O atribulado rapaz não soube que o infamavam de furto, porque o magistrado fizera a diligencia sem proferir palavra nem explicar a razão da visita.
Percebeu que as cartas de Isabel iam ser instrumento de processo. Conhecia bem os homens do seu tempo, e escondeu-se.
O corregedor enviou parte das cartas mais lyricas de Isabel ao duque regedor das justiças; e este, depois que se regalou e mais a familia com os requebros delambidos da filha do desembargador, enviou-as a D. Maria Michaela.
Esta, quando viu as cartas, perdeu os sentidos, porque do conteudo das mesmas deprehendeu que, passados alguns mezes, seria avó.
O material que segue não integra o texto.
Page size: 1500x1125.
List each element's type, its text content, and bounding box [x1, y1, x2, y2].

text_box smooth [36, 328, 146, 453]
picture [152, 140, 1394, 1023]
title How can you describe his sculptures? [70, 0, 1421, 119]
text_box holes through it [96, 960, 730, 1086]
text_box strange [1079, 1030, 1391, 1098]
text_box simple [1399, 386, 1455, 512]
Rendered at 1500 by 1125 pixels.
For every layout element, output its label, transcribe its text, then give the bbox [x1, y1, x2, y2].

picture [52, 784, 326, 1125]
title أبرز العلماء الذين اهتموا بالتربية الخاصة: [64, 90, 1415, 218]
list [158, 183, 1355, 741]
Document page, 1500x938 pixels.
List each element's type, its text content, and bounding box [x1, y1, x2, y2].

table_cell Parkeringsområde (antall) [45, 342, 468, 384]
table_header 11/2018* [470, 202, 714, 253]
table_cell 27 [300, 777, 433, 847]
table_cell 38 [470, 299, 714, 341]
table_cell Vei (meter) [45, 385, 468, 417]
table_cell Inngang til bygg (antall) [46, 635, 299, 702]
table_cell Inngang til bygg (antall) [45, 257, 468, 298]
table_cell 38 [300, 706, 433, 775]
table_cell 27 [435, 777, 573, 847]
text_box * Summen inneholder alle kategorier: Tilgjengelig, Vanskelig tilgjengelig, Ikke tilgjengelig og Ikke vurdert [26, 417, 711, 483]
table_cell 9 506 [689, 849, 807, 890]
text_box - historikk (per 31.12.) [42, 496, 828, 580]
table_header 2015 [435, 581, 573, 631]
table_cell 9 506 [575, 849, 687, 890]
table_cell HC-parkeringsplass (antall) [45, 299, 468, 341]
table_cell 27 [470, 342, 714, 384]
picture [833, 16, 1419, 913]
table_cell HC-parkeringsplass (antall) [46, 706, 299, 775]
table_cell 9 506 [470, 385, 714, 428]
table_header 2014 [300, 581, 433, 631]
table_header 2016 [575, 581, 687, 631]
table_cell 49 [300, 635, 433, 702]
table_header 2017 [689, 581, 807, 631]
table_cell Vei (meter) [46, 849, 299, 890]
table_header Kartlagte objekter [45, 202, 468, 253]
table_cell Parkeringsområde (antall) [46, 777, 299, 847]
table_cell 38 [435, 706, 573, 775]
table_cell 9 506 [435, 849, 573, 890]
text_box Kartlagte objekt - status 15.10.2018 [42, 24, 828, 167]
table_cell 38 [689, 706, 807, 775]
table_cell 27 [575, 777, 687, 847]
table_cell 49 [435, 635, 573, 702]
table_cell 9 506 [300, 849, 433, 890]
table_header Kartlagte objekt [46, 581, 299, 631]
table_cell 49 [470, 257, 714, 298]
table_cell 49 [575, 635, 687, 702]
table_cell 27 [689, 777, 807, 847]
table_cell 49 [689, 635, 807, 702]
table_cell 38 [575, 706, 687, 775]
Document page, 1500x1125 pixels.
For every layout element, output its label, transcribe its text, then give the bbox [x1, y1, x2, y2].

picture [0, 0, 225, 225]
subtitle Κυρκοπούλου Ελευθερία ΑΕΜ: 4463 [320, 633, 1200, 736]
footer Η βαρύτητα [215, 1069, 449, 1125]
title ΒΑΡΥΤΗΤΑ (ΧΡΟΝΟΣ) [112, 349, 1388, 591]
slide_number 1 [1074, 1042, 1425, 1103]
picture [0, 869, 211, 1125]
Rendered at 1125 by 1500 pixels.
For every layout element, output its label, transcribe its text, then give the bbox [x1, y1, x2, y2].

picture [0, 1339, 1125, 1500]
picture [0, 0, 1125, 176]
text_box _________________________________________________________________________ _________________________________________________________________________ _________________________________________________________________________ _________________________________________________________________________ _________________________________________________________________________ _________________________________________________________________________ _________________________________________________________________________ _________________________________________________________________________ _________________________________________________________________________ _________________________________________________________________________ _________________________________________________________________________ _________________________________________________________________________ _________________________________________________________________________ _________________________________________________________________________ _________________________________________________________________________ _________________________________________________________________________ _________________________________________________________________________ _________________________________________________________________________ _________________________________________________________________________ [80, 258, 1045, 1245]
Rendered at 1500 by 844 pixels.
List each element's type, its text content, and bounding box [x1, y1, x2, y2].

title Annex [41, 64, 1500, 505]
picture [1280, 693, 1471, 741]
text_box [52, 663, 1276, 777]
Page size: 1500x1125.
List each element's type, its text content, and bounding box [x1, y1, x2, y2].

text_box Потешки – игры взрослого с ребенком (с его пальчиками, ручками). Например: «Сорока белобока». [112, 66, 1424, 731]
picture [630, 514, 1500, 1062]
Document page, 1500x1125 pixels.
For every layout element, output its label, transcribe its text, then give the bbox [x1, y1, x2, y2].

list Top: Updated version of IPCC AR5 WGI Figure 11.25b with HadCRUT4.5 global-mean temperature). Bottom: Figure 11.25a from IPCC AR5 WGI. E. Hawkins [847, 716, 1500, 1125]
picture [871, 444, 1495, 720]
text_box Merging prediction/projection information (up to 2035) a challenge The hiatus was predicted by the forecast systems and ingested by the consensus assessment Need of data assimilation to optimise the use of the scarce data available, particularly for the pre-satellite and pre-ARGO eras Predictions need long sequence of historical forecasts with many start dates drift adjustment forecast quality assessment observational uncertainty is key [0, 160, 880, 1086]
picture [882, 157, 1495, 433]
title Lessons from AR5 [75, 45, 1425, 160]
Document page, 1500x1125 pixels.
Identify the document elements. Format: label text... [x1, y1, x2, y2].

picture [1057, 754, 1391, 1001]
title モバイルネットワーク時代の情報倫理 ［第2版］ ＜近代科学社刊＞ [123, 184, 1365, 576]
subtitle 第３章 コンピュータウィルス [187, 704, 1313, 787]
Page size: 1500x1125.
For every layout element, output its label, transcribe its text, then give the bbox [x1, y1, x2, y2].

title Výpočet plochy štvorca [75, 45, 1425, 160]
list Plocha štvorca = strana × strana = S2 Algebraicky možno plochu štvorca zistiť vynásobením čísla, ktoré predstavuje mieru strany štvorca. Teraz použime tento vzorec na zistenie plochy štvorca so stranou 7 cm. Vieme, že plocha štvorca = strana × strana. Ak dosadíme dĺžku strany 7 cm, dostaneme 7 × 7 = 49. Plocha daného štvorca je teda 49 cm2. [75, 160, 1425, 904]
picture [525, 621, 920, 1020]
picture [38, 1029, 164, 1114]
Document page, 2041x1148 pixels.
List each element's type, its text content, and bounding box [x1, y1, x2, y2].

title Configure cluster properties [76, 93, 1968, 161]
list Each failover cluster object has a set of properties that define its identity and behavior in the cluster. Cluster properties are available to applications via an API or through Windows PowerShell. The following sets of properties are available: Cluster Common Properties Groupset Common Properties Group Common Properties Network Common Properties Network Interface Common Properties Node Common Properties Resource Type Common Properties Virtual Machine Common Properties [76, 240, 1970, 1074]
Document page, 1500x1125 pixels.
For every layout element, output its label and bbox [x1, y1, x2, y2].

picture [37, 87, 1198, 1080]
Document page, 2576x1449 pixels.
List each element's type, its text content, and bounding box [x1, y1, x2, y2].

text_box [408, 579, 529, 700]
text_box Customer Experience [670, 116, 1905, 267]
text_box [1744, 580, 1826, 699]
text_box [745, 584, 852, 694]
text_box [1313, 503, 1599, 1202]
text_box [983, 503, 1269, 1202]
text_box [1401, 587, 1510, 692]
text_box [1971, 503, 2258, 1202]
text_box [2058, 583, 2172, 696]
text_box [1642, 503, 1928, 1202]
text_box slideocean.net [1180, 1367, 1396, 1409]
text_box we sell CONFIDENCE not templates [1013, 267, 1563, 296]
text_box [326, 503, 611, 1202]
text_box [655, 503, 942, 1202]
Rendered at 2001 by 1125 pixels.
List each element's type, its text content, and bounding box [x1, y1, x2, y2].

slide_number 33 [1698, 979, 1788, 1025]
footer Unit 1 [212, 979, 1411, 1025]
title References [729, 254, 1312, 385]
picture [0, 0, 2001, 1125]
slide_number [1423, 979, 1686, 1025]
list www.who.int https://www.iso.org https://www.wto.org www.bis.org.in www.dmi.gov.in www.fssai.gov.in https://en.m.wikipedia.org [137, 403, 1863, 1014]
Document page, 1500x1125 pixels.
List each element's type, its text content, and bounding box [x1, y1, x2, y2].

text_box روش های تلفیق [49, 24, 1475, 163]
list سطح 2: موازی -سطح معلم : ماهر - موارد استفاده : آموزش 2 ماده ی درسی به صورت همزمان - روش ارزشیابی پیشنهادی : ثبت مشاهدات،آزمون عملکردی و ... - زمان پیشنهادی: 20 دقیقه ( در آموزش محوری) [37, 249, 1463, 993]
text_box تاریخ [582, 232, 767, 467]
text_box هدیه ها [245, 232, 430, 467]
Quando tornou á sua razão, envergonhou-se de pôr em juizo tão deshonrosos papeis.
N'este tempo, a viuva e a filha viviam em uma quinta nos arrabaldes de Lisboa, esperando que se reedificasse o seu palacete aluido pelo terremoto de 1755.
Felix Tavares, certificado do silencio da viuva e da segurança da sua pessoa, continuou a frequentar os muros da quinta.
Instado por Isabel, e alentado para todo o risco, requereu ao vigario geral, juntamente com ella, que lhe admittisse fiança a banhos, fundando a petição em razões de honra, de pudor e de religiosidade. O vigario geral dispensou-os de licenças e pregões.
Uma noite fugiram; e, ao amanhecer do dia seguinte, casaram-se.
D. Maria, quando deu falta da filha, sahiu para Lisboa, e fez espectaculo das suas lagrimas na presença dos desembargadores amigos de seu defunto marido. Comprometteram-se todos unanimemente a vingar a viuva do conselheiro desembargador do paço Ignacio da Costa Quintella.
Isabel conhecia o genio iracundo da mãi. Apesar de haver legitimado com o sacramento o seu erro, pediu ao marido que evitasse os primeiros impetos da colera dos seus. Esconderam-se, pois, mudando o nome, no sitio de Alcantara, e ahi viveram com o seu filhinho pobremente do producto de algumas joias, até 1758.